Hundreds attend funeral for young Alexandria family
Hundreds of mourners bid an emotional goodbye to a mother and her three children who died after flames ripped through their family home in Alexandria last week.
One casket carrying Sarah Cholette, 22, and her three kids was brought into Sacre-Coeur Church on Alexandria's Main Street late Friday morning. All four will be buried together.
Even the parish priest, who has dealt with several tragedies over the years, broke down when describing his emotions.
"I went earlier than the announced time so that I would have the family with me before the crowds were really coming in, so I would have a chance to say the prayers in front of the coffins. So, that was very difficult because you see these young children in there and it's very hard," Father Denis Vaillancourt told CTV Ottawa, his voice quivering.
Cholette and two of her children – three-year-old Chloe and baby Jacob – died in the blaze last week. A third child, 19-month-old Maxime, died a few days later in hospital.
"There is no word to describe," said relative Lorraine Seguin. "It's like a living hell that I wish I could just wake up from. But it's not going to happen."
The children's father, 26-year-old Martin Desjardins, remains in an induced coma in critical condition in the burn unit of a Toronto hospital.
It was left up to his family to write how he might have said goodbye to the rest of his family.
"Goodbye my loves, goodbye my angels," said the note, which was read at the service. "Daddy will always have you in his heart."
Family members say although they've had a week to wrap their heads around the tragedy, Desjardin will only learn about it when he wakes up.

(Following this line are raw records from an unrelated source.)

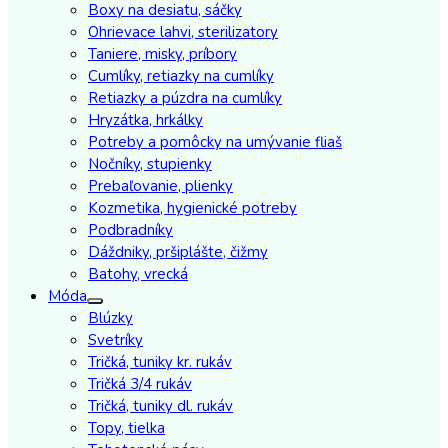
Boxy na desiatu, sáčky
Ohrievace lahvi, sterilizatory
Taniere, misky, príbory
Cumlíky, retiazky na cumlíky
Retiazky a púzdra na cumlíky
Hryzátka, hrkálky
Potreby a pomôcky na umývanie fliaš
Nočníky, stupienky
Prebaľovanie, plienky
Kozmetika, hygienické potreby
Podbradníky
Dáždniky, pršiplášte, čižmy
Batohy, vrecká
Móda
Blúzky
Svetríky
Tričká, tuniky kr. rukáv
Tričká 3/4 rukáv
Tričká, tuniky dl. rukáv
Topy, tielka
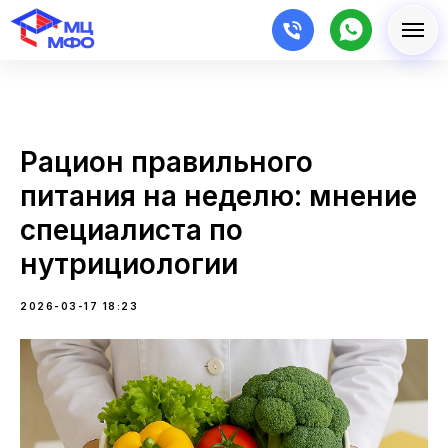
Рацион правильного
питания на неделю: мнение
специалиста по
нутрициологии
2026-03-17 18:23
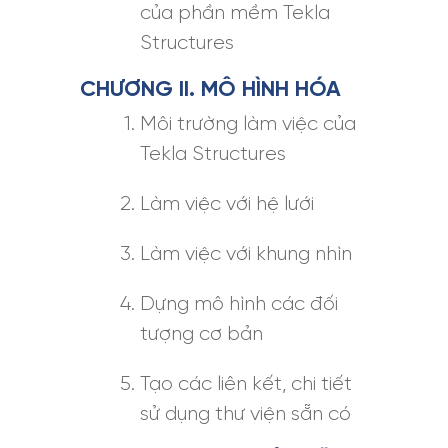
của phần mềm Tekla
Structures
CHƯƠNG II. MÔ HÌNH HÓA
Môi trường làm việc của
Tekla Structures
Làm việc với hệ lưới
Làm việc với khung nhìn
Dựng mô hình các đối
tượng cơ bản
Tạo các liên kết, chi tiết
sử dụng thư viện sẵn có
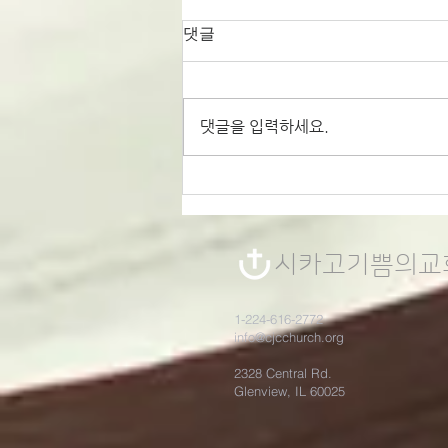
댓글
댓글을 입력하세요.
이번 주 묵상포인트
(12/28-31)
시카고기쁨의​교
1-224-616-2772
info@cjcchurch.org
2328 Central Rd.
Glenview, IL 60025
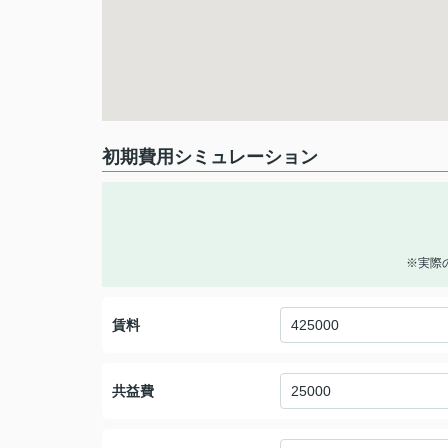
初期費用シミュレーション
※実際
賃料
共益費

"Us, we've been familiar (with) this for week now. He doesn't even know anything yet," said Mark Cholette. "It's going to be a nightmare and a shock when he wakes up and his wife is gone and his three kids are gone."
Investigators say the fire started on the porch of the home, blocking the family's only exit.
Ontario's fire marshal's office has also determined there was no battery in the second-floor smoke alarm near the bedrooms. There was a working smoke alarm on the first floor.
Relatives say the support from their community has been very much appreciated over the past week, with a number of businesses taking donations for the family.
Anyone wishing to make a donation is being asked to donate to the Children's Hospital of Eastern Ontario, where doctors fought hard to keep Maxime alive. He passed away in hospital on Monday.